経理業務の中でも決算業務は特に重要度が高い業務だ。正確な知識が必要とされる業務のため、不安を抱える担当者も多いのではないだろうか。本記事では、決算業務の基本を解説する。また、決算作業を効率化する方法なども紹介するので、参考にしてほしい。

目次

●経理における決算業務とは
●経理で行う決算業務のステップ
●決算月に行う業務
●決算業務効率化に役立つ4つのポイント
●まとめ

経理における決算業務とは

経理が行う決算業務は、決算に向けて決算資料を作成することだ。ここでは、決算業務の概要を見ていこう。
⁂
課題一覧:
1/ 決算業務についての文章を、本文の内容だけに基づいて二文で要約すること。
2/ 決算業務についての文章のうち、「経理業務の中でも」で始まる段落を、主な事実を残したまま箇条書きに書き直すこと。
3/ 決算業務についての文章を、最後の文「ここでは、決算業務の概要を見ていこう。」の後から書き継いでください。

抜粋した項目:
⁂
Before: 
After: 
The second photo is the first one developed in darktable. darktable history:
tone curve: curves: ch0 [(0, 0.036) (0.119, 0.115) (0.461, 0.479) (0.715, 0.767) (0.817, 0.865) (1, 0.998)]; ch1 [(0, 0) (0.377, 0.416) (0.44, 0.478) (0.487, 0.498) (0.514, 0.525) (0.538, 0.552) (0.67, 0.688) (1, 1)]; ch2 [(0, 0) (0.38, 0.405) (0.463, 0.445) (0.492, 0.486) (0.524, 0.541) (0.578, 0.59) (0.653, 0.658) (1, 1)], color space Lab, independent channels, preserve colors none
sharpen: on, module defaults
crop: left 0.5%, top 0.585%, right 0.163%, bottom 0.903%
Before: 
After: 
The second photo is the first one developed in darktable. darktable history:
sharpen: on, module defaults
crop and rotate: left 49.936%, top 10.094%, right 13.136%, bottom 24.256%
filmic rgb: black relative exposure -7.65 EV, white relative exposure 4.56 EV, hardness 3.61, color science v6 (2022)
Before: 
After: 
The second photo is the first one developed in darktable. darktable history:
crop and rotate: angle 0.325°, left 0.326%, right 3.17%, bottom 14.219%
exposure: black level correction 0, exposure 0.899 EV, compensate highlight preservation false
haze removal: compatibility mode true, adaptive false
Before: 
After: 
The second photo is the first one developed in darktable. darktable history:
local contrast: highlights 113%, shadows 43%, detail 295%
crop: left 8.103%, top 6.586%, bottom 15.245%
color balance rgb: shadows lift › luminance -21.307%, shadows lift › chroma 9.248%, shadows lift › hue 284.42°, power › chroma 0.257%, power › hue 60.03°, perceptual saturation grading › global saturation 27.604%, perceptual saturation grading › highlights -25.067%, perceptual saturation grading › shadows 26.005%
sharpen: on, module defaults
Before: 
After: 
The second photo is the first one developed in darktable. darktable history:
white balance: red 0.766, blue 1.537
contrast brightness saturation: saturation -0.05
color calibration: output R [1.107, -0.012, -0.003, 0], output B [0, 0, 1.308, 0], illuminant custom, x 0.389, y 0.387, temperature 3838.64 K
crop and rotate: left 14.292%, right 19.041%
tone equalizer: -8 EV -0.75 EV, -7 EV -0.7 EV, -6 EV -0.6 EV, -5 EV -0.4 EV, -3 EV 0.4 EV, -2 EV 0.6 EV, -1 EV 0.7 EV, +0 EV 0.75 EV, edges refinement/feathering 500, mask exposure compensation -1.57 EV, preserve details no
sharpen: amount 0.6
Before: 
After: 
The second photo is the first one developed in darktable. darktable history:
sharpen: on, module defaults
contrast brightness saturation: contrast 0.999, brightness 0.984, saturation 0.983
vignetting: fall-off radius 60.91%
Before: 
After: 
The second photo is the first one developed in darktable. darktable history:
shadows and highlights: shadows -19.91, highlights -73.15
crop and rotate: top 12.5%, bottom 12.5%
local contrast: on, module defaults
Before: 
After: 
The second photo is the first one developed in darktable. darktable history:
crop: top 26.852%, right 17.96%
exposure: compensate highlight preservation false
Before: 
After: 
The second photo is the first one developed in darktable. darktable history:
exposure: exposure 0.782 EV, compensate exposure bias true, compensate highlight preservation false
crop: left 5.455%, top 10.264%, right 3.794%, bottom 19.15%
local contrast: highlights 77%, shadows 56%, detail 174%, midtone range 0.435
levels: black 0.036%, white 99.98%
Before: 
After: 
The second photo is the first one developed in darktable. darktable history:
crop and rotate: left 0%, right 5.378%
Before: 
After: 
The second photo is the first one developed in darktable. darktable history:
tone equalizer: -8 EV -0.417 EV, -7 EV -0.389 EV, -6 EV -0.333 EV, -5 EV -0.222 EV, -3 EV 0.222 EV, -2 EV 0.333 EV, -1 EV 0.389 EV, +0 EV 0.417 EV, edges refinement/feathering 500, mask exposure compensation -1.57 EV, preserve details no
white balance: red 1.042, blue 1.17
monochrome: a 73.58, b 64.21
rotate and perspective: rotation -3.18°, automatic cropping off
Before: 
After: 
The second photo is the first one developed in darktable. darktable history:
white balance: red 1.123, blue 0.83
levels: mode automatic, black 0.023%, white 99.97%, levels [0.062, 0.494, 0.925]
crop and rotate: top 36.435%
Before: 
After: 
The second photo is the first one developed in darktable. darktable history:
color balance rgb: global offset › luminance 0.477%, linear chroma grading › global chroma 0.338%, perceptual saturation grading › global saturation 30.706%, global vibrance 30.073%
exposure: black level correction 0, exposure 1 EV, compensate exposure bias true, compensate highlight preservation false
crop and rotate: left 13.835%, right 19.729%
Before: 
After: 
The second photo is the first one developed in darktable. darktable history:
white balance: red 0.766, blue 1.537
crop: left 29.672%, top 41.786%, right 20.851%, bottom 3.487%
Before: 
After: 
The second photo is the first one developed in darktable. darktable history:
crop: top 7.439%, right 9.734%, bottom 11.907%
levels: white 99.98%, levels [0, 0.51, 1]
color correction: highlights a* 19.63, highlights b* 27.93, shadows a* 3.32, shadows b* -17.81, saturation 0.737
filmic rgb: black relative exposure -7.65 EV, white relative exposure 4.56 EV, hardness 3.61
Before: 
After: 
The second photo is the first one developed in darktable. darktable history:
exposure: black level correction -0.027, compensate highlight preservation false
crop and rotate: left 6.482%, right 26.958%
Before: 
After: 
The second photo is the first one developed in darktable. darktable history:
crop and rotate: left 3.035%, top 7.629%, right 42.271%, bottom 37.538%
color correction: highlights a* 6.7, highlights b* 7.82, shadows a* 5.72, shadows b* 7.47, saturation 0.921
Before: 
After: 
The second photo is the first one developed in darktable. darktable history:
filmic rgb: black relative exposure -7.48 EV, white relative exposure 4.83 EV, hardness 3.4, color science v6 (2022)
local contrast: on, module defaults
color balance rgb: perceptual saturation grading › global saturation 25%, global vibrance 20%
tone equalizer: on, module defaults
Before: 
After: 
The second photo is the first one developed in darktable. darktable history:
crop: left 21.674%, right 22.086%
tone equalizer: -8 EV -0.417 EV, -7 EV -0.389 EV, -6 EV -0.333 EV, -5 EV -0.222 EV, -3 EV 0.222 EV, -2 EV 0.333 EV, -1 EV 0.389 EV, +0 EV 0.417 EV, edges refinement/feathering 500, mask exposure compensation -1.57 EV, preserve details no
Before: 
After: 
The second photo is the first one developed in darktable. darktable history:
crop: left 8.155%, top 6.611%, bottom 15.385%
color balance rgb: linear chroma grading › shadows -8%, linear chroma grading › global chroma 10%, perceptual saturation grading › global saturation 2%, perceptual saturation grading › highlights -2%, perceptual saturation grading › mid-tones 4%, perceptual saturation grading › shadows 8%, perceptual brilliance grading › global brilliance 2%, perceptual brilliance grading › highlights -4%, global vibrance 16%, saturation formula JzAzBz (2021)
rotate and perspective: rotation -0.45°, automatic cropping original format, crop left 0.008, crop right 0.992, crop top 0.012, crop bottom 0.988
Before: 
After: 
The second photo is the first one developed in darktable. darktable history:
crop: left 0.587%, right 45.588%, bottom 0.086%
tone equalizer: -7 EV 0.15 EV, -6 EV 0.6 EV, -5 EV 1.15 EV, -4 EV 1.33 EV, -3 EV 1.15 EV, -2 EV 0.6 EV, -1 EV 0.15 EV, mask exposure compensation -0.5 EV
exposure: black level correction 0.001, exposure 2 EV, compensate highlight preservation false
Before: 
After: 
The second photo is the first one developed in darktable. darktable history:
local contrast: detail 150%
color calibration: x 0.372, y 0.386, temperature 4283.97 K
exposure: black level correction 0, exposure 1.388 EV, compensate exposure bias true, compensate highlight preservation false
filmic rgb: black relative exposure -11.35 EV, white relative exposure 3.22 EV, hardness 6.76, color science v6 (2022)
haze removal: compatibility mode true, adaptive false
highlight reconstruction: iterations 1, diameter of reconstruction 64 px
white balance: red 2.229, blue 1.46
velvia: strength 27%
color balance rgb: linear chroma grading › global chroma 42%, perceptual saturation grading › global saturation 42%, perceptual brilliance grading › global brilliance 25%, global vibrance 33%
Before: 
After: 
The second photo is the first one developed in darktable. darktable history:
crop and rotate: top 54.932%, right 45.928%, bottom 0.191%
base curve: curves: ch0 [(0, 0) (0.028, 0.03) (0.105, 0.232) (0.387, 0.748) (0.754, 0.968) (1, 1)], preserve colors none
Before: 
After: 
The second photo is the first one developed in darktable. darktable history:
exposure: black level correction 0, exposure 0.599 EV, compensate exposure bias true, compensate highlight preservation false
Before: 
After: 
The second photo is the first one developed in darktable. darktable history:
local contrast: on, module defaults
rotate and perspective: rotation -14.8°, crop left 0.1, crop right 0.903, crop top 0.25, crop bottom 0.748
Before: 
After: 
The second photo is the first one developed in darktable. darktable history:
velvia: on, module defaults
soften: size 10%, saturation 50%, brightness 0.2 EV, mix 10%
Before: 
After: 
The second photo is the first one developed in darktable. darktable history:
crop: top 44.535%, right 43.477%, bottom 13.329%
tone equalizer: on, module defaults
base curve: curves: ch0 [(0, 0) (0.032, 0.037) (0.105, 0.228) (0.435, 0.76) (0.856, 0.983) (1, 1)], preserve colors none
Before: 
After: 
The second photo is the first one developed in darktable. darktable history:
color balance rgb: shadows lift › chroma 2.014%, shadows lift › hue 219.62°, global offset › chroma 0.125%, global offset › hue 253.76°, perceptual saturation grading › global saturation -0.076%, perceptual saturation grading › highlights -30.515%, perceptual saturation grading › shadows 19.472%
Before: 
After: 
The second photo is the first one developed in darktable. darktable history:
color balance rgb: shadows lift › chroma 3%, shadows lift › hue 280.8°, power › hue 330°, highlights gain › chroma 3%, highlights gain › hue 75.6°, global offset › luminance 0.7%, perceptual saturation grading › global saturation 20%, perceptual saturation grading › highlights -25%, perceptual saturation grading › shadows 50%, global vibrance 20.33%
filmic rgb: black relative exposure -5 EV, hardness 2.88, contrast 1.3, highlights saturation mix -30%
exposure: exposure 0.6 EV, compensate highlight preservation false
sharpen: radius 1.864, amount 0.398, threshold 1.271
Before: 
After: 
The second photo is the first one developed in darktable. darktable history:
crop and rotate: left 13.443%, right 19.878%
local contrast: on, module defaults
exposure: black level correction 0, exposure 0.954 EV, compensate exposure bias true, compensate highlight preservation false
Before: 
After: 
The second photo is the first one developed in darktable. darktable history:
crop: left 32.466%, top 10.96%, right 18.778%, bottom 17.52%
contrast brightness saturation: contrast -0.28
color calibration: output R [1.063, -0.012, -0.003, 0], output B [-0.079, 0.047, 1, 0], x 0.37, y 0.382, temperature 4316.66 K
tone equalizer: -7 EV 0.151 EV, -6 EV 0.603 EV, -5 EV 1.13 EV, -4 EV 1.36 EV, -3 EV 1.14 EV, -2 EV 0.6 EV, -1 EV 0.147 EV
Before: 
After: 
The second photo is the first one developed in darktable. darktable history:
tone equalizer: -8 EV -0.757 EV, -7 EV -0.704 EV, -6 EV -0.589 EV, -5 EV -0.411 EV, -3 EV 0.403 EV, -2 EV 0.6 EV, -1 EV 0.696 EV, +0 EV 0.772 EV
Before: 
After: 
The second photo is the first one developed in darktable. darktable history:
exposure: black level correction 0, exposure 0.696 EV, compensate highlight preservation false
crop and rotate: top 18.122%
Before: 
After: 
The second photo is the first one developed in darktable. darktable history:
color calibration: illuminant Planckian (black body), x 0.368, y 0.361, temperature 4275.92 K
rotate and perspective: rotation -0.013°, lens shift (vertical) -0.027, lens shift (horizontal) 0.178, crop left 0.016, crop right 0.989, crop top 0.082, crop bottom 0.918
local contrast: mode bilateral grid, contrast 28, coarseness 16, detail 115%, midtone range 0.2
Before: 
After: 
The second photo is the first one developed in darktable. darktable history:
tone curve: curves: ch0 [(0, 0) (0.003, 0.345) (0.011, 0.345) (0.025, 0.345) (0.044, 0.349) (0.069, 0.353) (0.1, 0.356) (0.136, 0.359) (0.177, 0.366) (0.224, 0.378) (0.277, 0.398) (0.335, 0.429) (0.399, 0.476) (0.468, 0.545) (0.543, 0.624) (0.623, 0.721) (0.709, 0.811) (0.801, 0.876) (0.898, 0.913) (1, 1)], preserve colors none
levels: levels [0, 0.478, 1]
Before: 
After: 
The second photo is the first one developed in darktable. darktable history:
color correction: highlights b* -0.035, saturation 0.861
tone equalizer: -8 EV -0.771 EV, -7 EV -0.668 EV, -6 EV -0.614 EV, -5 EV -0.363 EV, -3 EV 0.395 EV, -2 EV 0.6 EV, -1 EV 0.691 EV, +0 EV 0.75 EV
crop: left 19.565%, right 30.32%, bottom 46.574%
⁂
演習の解答:
1/ 決算業務は経理業務の中でも特に重要度が高く、正確な知識が必要なため、不安を抱える担当者も多いと考えられる。本記事はその基本を解説し、決算作業を効率化する方法なども紹介するもので、決算業務とは決算に向けて決算資料を作成することだと説明している。

2/
・決算業務は経理業務の中でも特に重要度が高い。
・正確な知識が必要な業務のため、不安を抱える担当者も多いと考えられる。
・本記事では決算業務の基本を解説する。
・決算作業を効率化する方法なども紹介する。

3/
決算業務とは
決算とは、企業の年間収益と費用を計算した数字を決算書の書類にまとめるまでの一連の工程のことを言う。決算を行うことで、企業の資金や負債を洗い出し、経営活動や財政状況を把握することができる。また、会社法により、全ての株式会社には決算書の作成が義務付けられている。さらに、法人税法でも「事業年度終了日の翌日から2ヵ月以内」に税金を申告・納付することが義務付けられており、期末の翌日から2ヵ月以内に決算を行い、税金を計算・納付までを行う必要がある(上場企業をを除く)ことも覚えておきたい。経理の仕事には「日次業務」、「月次業務」、「年次業務」の3つのサイクルがある。決算業務はそのうちの「年次業務」にあたり、経理担当者にとっては1年間の取引の総まとめとなる大仕事といえるだろう。

決算の意義
決算はその年度における企業の最終発表だ。納税額が決定されるだけでなく、決算で明らかになった財政状況を基に、次年度の経営戦略や資金繰りも検討することになる。そのため、決算は企業全体の方向性を決める際にも重要な資料だ。またステークホルダーなどの外部関係者は、企業の決算書の発表を受け、投資や発注額を決定する。こうしたことこから、決算で作成される書類は企業の未来のために非常に重要といえる。

関連記事:『決算とは?目的や手続きの流れ、おすすめ会計ソフトなどを紹介』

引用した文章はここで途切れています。